The global financial market is like a complicated automatic watch, with multiple gears that affect one another. For example, while a dovish Fed supports record-high stock prices, the path to low interest rates also weighs on the U.S. Dollar Index, thereby boosting gold, whose value is not derived from its yield.
Moreover, even yesterday’s bullish performance in U.S. stocks could be a set-up for a reversal, a combination of long positions and unwinding shorts.
We have been bullish on gold since August — and we believe the precious metal still has ample room to gain further.
So, what mechanics could cause gold to decline — other than the apparent risk-on in yesterday’s records? It just so happened that the trade followed the converging path of its symmetrical triangle.

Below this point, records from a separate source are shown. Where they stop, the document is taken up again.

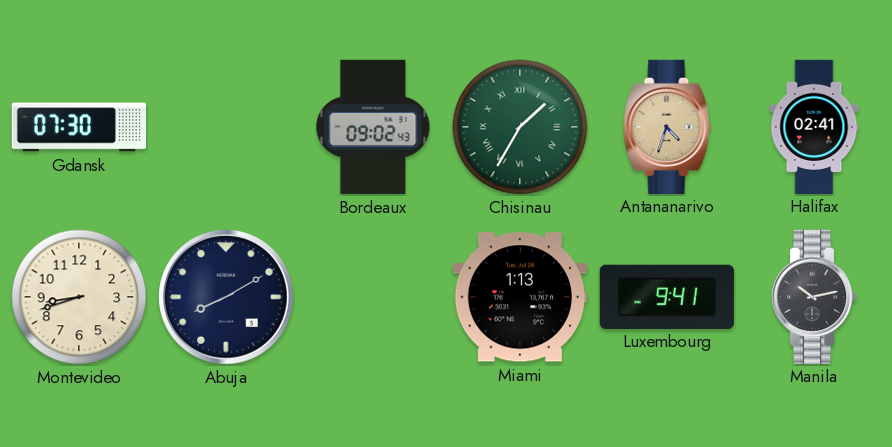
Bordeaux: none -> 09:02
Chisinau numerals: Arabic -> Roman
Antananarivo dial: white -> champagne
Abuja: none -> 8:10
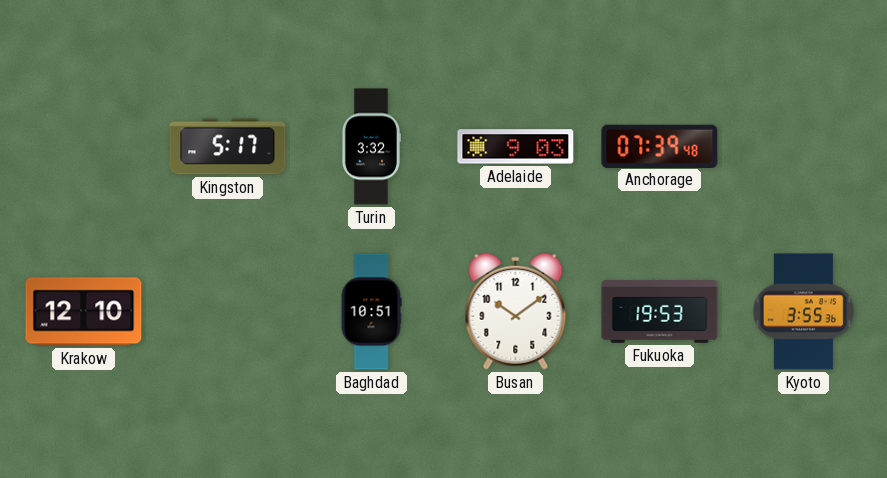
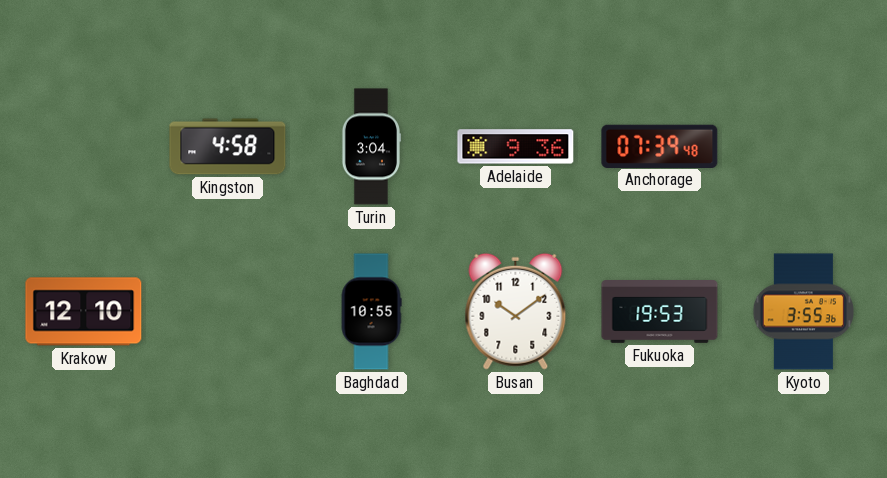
Kingston: 5:17 -> 4:58
Turin: 3:32 -> 3:04
Adelaide: 9:03 -> 9:36
Baghdad: 10:51 -> 10:55
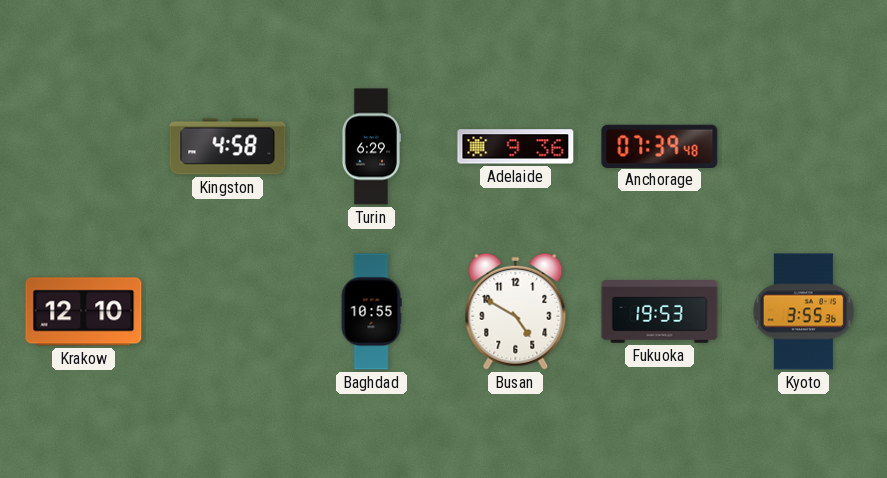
Turin: 3:04 -> 6:29
Busan: 10:09 -> 4:50
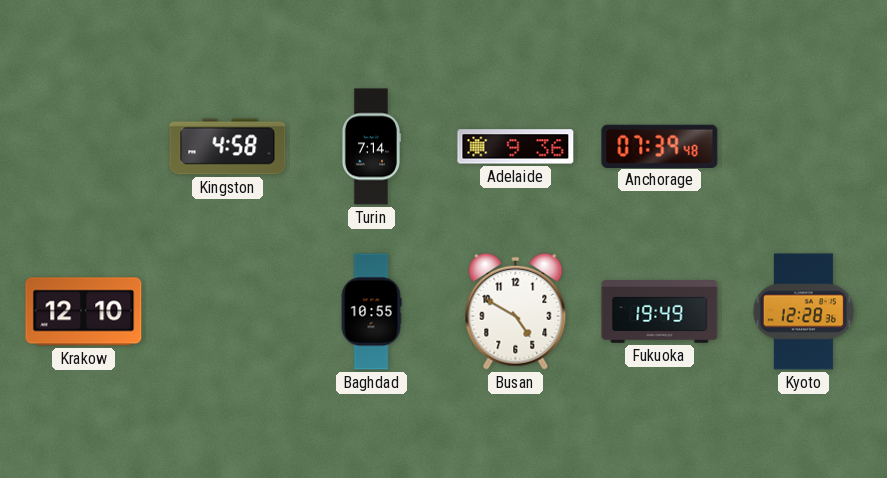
Turin: 6:29 -> 7:14
Fukuoka: 19:53 -> 19:49
Kyoto: 3:55 -> 12:28
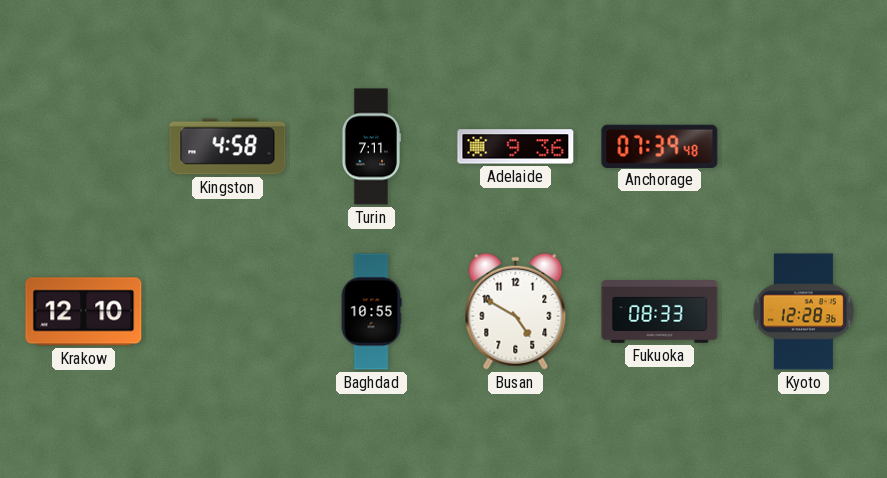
Turin: 7:14 -> 7:11
Fukuoka: 19:49 -> 08:33
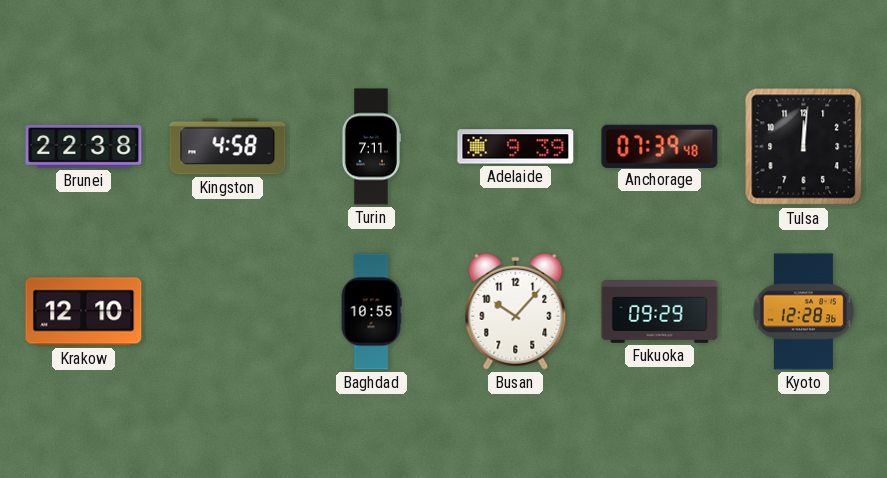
Brunei: none -> 22:38
Adelaide: 9:36 -> 9:39
Tulsa: none -> 12:01
Busan: 4:50 -> 10:07
Fukuoka: 08:33 -> 09:29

This pattern's symmetrical design suggests a continuation to its preceding uptrend, whose location at the very top of the August-September highs makes this particular continuation trend especially bullish, upon an upside breakout.
Conservative traders should wait for an upside breakout with a minimum 3% filter, to minimize a bull trap. Then, wait for a pullback to retest the pattern’s integrity.
Moderate traders would wait for an upside breakout beyond $1,610, the highest point of the triangle, then for the return move for a better entry, not necessarily for proof of trend.
Aggressive traders may enter a long position at will, providing they can afford a stop-loss beneath the triangle.